PROVIDED ENTRIES -
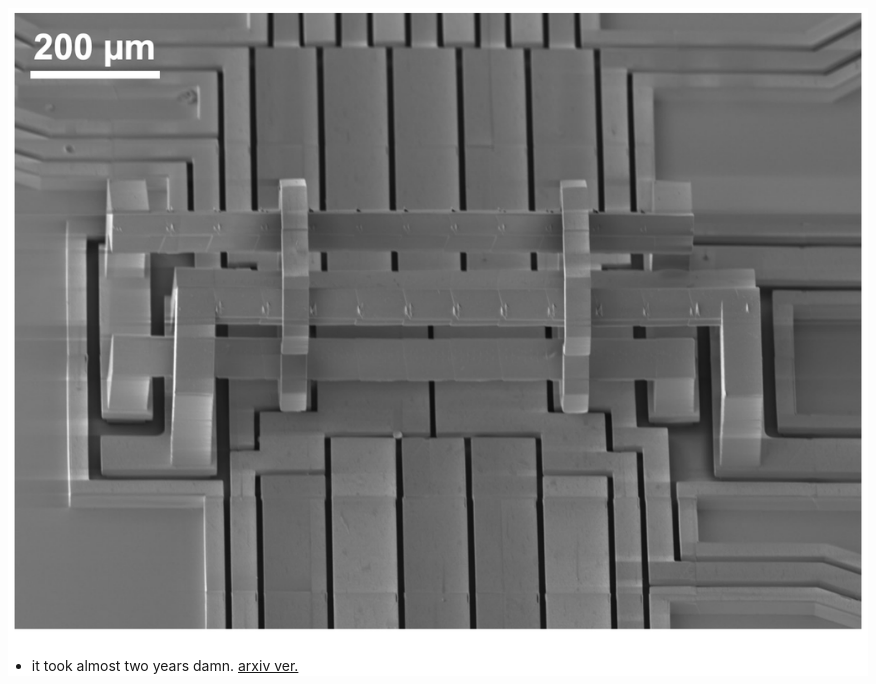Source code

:    ![20250923_035455_0.jpg](/assets/images/2025/20250323_20250928/20250923_035455_0.jpg)
   - it took almost two years damn. [arxiv ver.](https://arxiv.org/abs/2310.00595)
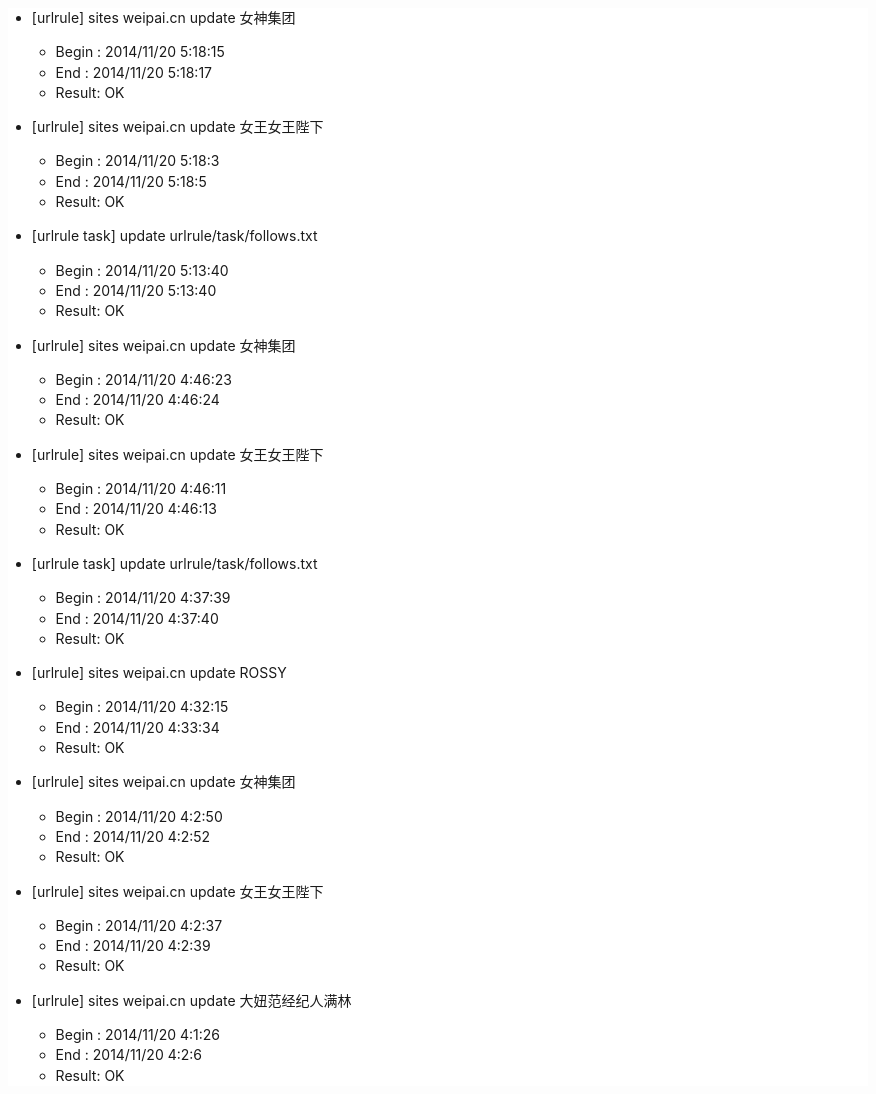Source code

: * [urlrule] sites weipai.cn update 女神集团

    * Begin : 2014/11/20 5:18:15
    * End   : 2014/11/20 5:18:17
    * Result: OK

* [urlrule] sites weipai.cn update 女王女王陛下

    * Begin : 2014/11/20 5:18:3
    * End   : 2014/11/20 5:18:5
    * Result: OK

* [urlrule task] update urlrule/task/follows.txt

    * Begin : 2014/11/20 5:13:40
    * End   : 2014/11/20 5:13:40
    * Result: OK

* [urlrule] sites weipai.cn update 女神集团

    * Begin : 2014/11/20 4:46:23
    * End   : 2014/11/20 4:46:24
    * Result: OK

* [urlrule] sites weipai.cn update 女王女王陛下

    * Begin : 2014/11/20 4:46:11
    * End   : 2014/11/20 4:46:13
    * Result: OK

* [urlrule task] update urlrule/task/follows.txt

    * Begin : 2014/11/20 4:37:39
    * End   : 2014/11/20 4:37:40
    * Result: OK

* [urlrule] sites weipai.cn update ROSSY

    * Begin : 2014/11/20 4:32:15
    * End   : 2014/11/20 4:33:34
    * Result: OK

* [urlrule] sites weipai.cn update 女神集团

    * Begin : 2014/11/20 4:2:50
    * End   : 2014/11/20 4:2:52
    * Result: OK

* [urlrule] sites weipai.cn update 女王女王陛下

    * Begin : 2014/11/20 4:2:37
    * End   : 2014/11/20 4:2:39
    * Result: OK

* [urlrule] sites weipai.cn update 大妞范经纪人满林

    * Begin : 2014/11/20 4:1:26
    * End   : 2014/11/20 4:2:6
    * Result: OK
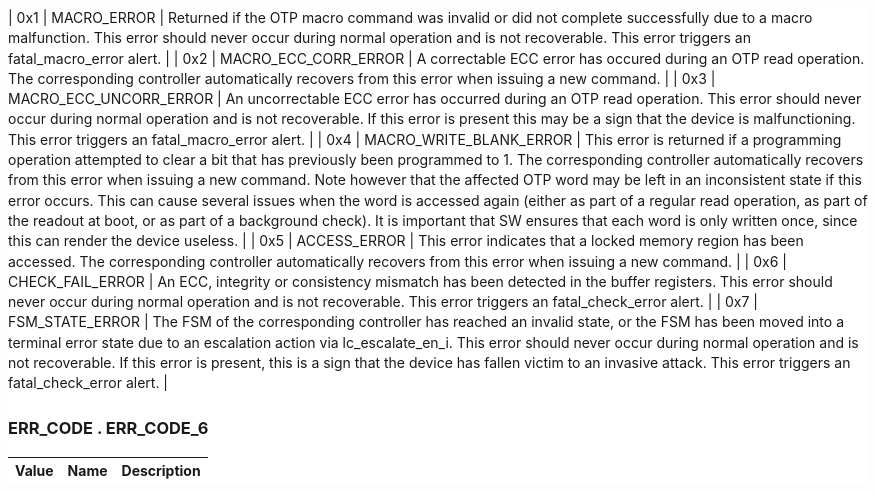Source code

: | 0x1     | MACRO_ERROR             | Returned if the OTP macro command was invalid or did not complete successfully due to a macro malfunction. This error should never occur during normal operation and is not recoverable. This error triggers an fatal_macro_error alert.                                                                                                                                                                                                                                                                                                                                                                               |
| 0x2     | MACRO_ECC_CORR_ERROR    | A correctable ECC error has occured during an OTP read operation. The corresponding controller automatically recovers from this error when issuing a new command.                                                                                                                                                                                                                                                                                                                                                                                                                                                      |
| 0x3     | MACRO_ECC_UNCORR_ERROR  | An uncorrectable ECC error has occurred during an OTP read operation. This error should never occur during normal operation and is not recoverable. If this error is present this may be a sign that the device is malfunctioning. This error triggers an fatal_macro_error alert.                                                                                                                                                                                                                                                                                                                                     |
| 0x4     | MACRO_WRITE_BLANK_ERROR | This error is returned if a programming operation attempted to clear a bit that has previously been programmed to 1. The corresponding controller automatically recovers from this error when issuing a new command.  Note however that the affected OTP word may be left in an inconsistent state if this error occurs. This can cause several issues when the word is accessed again (either as part of a regular read operation, as part of the readout at boot, or as part of a background check).  It is important that SW ensures that each word is only written once, since this can render the device useless. |
| 0x5     | ACCESS_ERROR            | This error indicates that a locked memory region has been accessed. The corresponding controller automatically recovers from this error when issuing a new command.                                                                                                                                                                                                                                                                                                                                                                                                                                                    |
| 0x6     | CHECK_FAIL_ERROR        | An ECC, integrity or consistency mismatch has been detected in the buffer registers. This error should never occur during normal operation and is not recoverable. This error triggers an fatal_check_error alert.                                                                                                                                                                                                                                                                                                                                                                                                     |
| 0x7     | FSM_STATE_ERROR         | The FSM of the corresponding controller has reached an invalid state, or the FSM has been moved into a terminal error state due to an escalation action via lc_escalate_en_i. This error should never occur during normal operation and is not recoverable. If this error is present, this is a sign that the device has fallen victim to an invasive attack. This error triggers an fatal_check_error alert.                                                                                                                                                                                                          |


### ERR_CODE . ERR_CODE_6

| Value   | Name                    | Description                                                                                                                                                                                                                                                                                                                                                                                                                                                                                                                                                                                                            |
|:--------|:------------------------|:-----------------------------------------------------------------------------------------------------------------------------------------------------------------------------------------------------------------------------------------------------------------------------------------------------------------------------------------------------------------------------------------------------------------------------------------------------------------------------------------------------------------------------------------------------------------------------------------------------------------------|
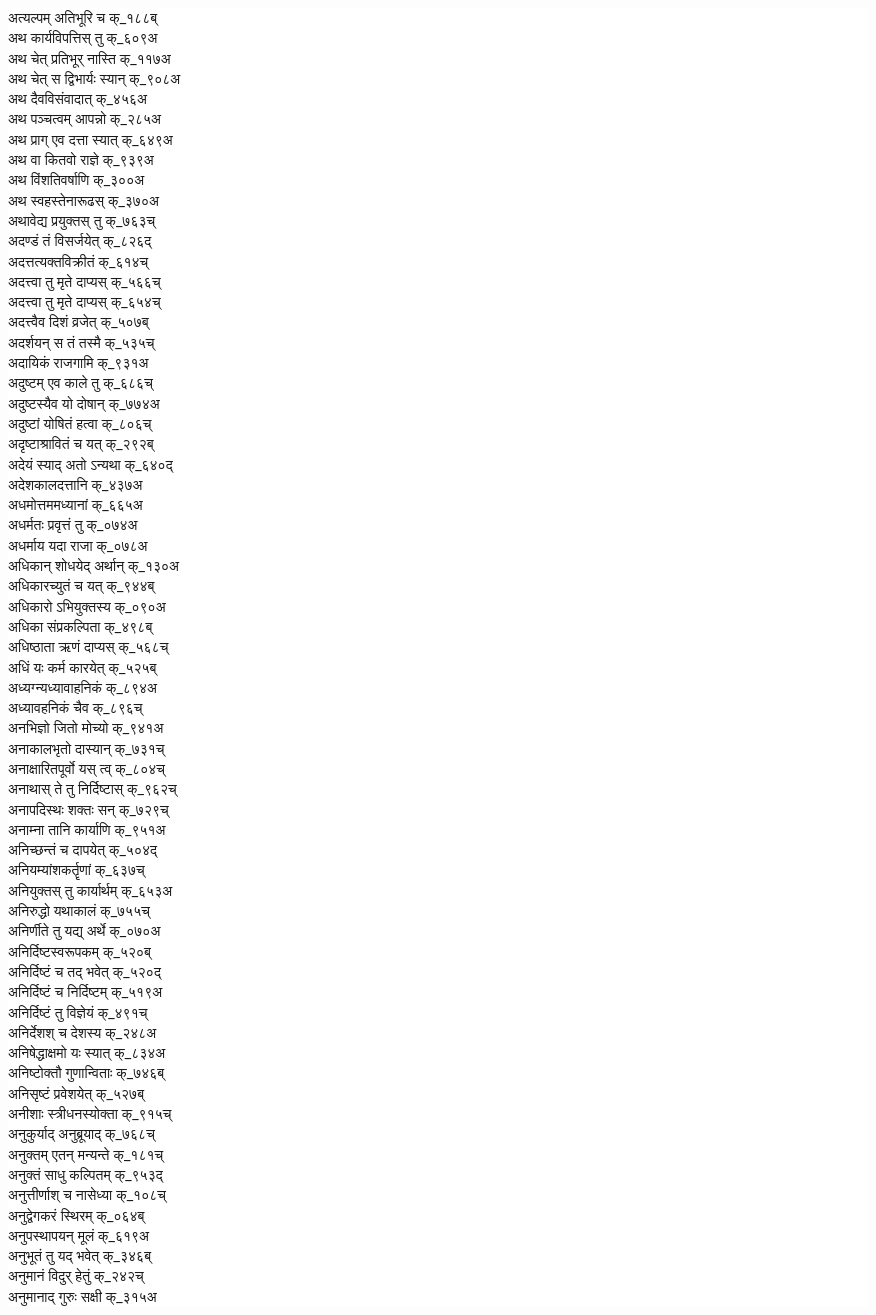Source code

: अत्यल्पम् अतिभूरि च  क्_१८८ब्  
अथ कार्यविपत्तिस् तु  क्_६०९अ  
अथ चेत् प्रतिभूर् नास्ति  क्_११७अ  
अथ चेत् स द्विभार्यः स्यान्  क्_९०८अ  
अथ दैवविसंवादात्  क्_४५६अ  
अथ पञ्चत्वम् आपन्नो  क्_२८५अ  
अथ प्राग् एव दत्ता स्यात्  क्_६४९अ  
अथ वा कितवो राज्ञे  क्_९३९अ  
अथ विंशतिवर्षाणि  क्_३००अ  
अथ स्वहस्तेनारूढस्  क्_३७०अ  
अथावेद्य प्रयुक्तस् तु  क्_७६३च्  
अदण्डं तं विसर्जयेत्  क्_८२६द्  
अदत्तत्यक्तविक्रीतं  क्_६१४च्  
अदत्त्वा तु मृते दाप्यस्  क्_५६६च्  
अदत्त्वा तु मृते दाप्यस्  क्_६५४च्  
अदत्त्वैव दिशं व्रजेत्  क्_५०७ब्  
अदर्शयन् स तं तस्मै  क्_५३५च्  
अदायिकं राजगामि  क्_९३१अ  
अदुष्टम् एव काले तु  क्_६८६च्  
अदुष्टस्यैव यो दोषान्  क्_७७४अ  
अदुष्टां योषितं हत्वा  क्_८०६च्  
अदृष्टाश्रावितं च यत्  क्_२९२ब्  
अदेयं स्याद् अतो ऽन्यथा  क्_६४०द्  
अदेशकालदत्तानि  क्_४३७अ  
अधमोत्तममध्यानां  क्_६६५अ  
अधर्मतः प्रवृत्तं तु  क्_०७४अ  
अधर्माय यदा राजा  क्_०७८अ  
अधिकान् शोधयेद् अर्थान्  क्_१३०अ  
अधिकारच्युतं च यत्  क्_९४४ब्  
अधिकारो ऽभियुक्तस्य  क्_०९०अ  
अधिका संप्रकल्पिता  क्_४९८ब्  
अधिष्ठाता ऋणं दाप्यस्  क्_५६८च्  
अधिं यः कर्म कारयेत्  क्_५२५ब्  
अध्यग्न्यध्यावाहनिकं  क्_८९४अ  
अध्यावहनिकं चैव  क्_८९६च्  
अनभिज्ञो जितो मोच्यो  क्_९४१अ  
अनाकालभृतो दास्यान्  क्_७३१च्  
अनाक्षारितपूर्वो यस् त्व्  क्_८०४च्  
अनाथास् ते तु निर्दिष्टास्  क्_९६२च्  
अनापदिस्थः शक्तः सन्  क्_७२९च्  
अनाम्ना तानि कार्याणि  क्_९५१अ  
अनिच्छन्तं च दापयेत्  क्_५०४द्  
अनियम्यांशकर्तॄणां  क्_६३७च्  
अनियुक्तस् तु कार्यार्थम्  क्_६५३अ  
अनिरुद्धो यथाकालं  क्_७५५च्  
अनिर्णीते तु यद्य् अर्थे  क्_०७०अ  
अनिर्दिष्टस्वरूपकम्  क्_५२०ब्  
अनिर्दिष्टं च तद् भवेत्  क्_५२०द्  
अनिर्दिष्टं च निर्दिष्टम्  क्_५१९अ  
अनिर्दिष्टं तु विज्ञेयं  क्_४९१च्  
अनिर्देशश् च देशस्य  क्_२४८अ  
अनिषेद्धाक्षमो यः स्यात्  क्_८३४अ  
अनिष्टोक्तौ गुणान्विताः  क्_७४६ब्  
अनिसृष्टं प्रवेशयेत्  क्_५२७ब्  
अनीशाः स्त्रीधनस्योक्ता  क्_९१५च्  
अनुकुर्याद् अनुब्रूयाद्  क्_७६८च्  
अनुक्तम् एतन् मन्यन्ते  क्_१८१च्  
अनुक्तं साधु कल्पितम्  क्_९५३द्  
अनुत्तीर्णाश् च नासेध्या  क्_१०८च्  
अनुद्वेगकरं स्थिरम्  क्_०६४ब्  
अनुपस्थापयन् मूलं  क्_६१९अ  
अनुभूतं तु यद् भवेत्  क्_३४६ब्  
अनुमानं विदुर् हेतुं  क्_२४२च्  
अनुमानाद् गुरुः सक्षी  क्_३१५अ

ACTION ITEM -
Using the listing above, repeat word for word each line from the one with "- it took almost" down to the one with "Begin : 2014/11/20 5:18:3", both included. Omit all pictures.

RESPONSE TO THE EXERCISE -
   - it took almost two years damn. [arxiv ver.](https://arxiv.org/abs/2310.00595)
Source code

: * [urlrule] sites weipai.cn update 女神集团

    * Begin : 2014/11/20 5:18:15
    * End   : 2014/11/20 5:18:17
    * Result: OK

* [urlrule] sites weipai.cn update 女王女王陛下

    * Begin : 2014/11/20 5:18:3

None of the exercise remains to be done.